SET EXERCISE: Rewrite the market news excerpt starting with "The conclusion could" and going on through "nears its end.", using "dollar" in place of "greenback".

DOCUMENT EXCERPT:

— start —

The latest bout of risk-off moves in global markets has arrived just as investors prepare to close out the month and quarter. That leaves many with a conundrum: just how much of the current tumult is down to shifting fundamentals, and how much to portfolio rebalancing that usually accompanies the quarter end?

The conclusion could be key to everything from the fate of the epic bull market in stocks and the chances of a bear market in bonds to the path charted by the greenback. It’s particularly important to short-term money market rates, which had been grinding higher as the U.S. raises benchmark borrowing costs and the era of easy money nears its end.

“Markets have been volatile on alternating headlines and systematic flows in an illiquid trading environment,” JPMorgan Chase & Co (NYSE:JPM). strategists including Marko Kolanovic wrote in note. “While a number of narratives have come out to attempt to explain the recent market weakness, we believe these risks shouldn’t derail the larger positive fundamental forces.”

Indeed, fewer players had the chance to exert larger-than-normal downward pressure as the holiday-shortened week sapped the market of its usual trading activity. Over the past eight years when U.S. stocks dropped more than 1 percent, volume on the U.S. tape has hit 8.6 billion trades on average. Tuesday’s session, however, fell about 1 billion short of that norm, data compiled by Bloomberg show.

Still U.S. 10-year Treasury yields, which had been locked above 2.8 percent for almost two months, finally fell below that threshold late in U.S. trading on Tuesday. Eurodollars advanced by five to seven basis points, while expectations for more Federal Reserve hikes faded.

— end —

Stored records:
— start —

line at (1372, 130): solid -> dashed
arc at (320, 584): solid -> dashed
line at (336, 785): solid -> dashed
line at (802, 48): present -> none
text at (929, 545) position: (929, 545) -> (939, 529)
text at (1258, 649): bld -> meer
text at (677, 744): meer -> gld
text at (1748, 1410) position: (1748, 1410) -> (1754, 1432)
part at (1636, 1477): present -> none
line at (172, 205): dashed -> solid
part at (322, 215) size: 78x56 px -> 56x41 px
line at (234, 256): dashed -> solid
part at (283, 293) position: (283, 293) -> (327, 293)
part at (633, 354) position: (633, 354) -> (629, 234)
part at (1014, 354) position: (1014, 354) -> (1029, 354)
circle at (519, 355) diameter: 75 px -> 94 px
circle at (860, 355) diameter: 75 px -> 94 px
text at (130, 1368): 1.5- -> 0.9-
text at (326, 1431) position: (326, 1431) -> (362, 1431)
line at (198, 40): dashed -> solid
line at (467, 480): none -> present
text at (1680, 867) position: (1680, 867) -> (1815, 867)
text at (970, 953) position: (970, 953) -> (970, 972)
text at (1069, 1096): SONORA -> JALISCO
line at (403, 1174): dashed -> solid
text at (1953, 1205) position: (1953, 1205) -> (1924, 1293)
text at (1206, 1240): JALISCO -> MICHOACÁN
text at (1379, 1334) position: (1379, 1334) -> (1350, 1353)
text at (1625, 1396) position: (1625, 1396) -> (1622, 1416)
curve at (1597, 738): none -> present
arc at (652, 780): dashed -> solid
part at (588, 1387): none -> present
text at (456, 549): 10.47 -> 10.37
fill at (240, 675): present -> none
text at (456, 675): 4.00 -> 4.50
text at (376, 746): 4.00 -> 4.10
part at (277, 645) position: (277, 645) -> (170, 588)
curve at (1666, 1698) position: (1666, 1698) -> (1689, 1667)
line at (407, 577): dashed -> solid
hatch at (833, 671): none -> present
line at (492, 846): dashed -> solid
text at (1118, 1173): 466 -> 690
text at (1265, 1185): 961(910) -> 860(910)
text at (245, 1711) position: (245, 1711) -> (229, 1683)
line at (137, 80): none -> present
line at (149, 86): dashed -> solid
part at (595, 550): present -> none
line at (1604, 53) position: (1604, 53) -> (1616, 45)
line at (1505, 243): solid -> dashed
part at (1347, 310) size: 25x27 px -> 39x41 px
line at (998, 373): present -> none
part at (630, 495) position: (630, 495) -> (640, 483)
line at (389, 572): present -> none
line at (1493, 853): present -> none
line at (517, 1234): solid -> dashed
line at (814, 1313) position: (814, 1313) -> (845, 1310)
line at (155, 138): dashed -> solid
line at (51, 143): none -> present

— end —

REPLY TO THE TASK:
The conclusion could be key to everything from the fate of the epic bull market in stocks and the chances of a bear market in bonds to the path charted by the dollar. It’s particularly important to short-term money market rates, which had been grinding higher as the U.S. raises benchmark borrowing costs and the era of easy money nears its end.